Computational and Structural Biotechnology Journal (Dec 2024)
Confronting the data deluge: How artificial intelligence can be used in the study of plant stress
Abstract
The advent of the genomics era enabled the generation of high-throughput data and computational methods that serve as powerful hypothesis-generating tools to understand the genomic and gene functional basis of plant stress resilience. The proliferation of experimental and analytical methods used in biology has resulted in a situation where plentiful data exists, but the volume and heterogeneity of this data has made analysis a significant challenge. Current advanced deep-learning models have displayed an unprecedented level of comprehension and problem-solving ability, and have been used to predict gene structure, function and expression based on DNA or protein sequence, and prominently also their use in high-throughput phenomics in agriculture. However, the application of deep-learning models to understand gene regulatory and signalling behaviour is still in its infancy.
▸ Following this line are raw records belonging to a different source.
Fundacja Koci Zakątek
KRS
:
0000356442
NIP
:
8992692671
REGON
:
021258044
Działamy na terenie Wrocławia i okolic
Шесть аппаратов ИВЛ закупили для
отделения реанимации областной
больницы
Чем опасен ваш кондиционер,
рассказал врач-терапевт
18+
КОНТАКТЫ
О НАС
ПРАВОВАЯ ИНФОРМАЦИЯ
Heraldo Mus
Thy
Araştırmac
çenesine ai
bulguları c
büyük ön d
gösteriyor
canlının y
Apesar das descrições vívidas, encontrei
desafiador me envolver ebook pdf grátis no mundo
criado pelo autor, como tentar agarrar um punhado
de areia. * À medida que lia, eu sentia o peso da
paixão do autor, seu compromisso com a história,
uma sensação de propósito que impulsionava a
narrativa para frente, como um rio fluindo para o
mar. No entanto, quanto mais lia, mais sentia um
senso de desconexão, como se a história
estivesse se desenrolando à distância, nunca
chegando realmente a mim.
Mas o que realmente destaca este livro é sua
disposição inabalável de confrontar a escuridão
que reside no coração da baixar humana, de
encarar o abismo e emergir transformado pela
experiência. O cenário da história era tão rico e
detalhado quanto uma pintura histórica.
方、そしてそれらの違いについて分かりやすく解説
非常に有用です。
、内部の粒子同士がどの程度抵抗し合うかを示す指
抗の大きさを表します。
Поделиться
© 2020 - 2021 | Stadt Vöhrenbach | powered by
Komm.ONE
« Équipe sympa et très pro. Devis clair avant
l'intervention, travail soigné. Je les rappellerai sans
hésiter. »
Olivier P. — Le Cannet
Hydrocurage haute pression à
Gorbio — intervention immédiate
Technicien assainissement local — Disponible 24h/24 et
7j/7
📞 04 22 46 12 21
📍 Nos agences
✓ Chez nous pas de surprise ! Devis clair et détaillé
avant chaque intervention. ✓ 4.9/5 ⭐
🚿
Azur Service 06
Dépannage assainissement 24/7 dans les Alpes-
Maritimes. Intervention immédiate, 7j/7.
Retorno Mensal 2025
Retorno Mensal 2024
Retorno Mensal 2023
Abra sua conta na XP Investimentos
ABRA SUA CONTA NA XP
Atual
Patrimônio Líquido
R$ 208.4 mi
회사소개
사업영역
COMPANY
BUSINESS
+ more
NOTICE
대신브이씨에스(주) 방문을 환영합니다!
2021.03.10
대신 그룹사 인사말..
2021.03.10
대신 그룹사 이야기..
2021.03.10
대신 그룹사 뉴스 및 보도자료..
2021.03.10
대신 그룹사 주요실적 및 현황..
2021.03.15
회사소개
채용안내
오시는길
We discuss in this review the availability of data resources and bioinformatic tools, and several applications of these advanced ML/AI models in the context of plant stress response, and demonstrate the use of a publicly available LLM (ChatGPT) to derive a knowledge graph of various experimental and computational methods used in the study of plant stress. We hope this will stimulate further interest in collaboration between computer scientists, computational biologists and plant scientists to distil the deluge of genomic, transcriptomic, proteomic, metabolomic and phenomic data into meaningful knowledge that can be used for the benefit of humanity.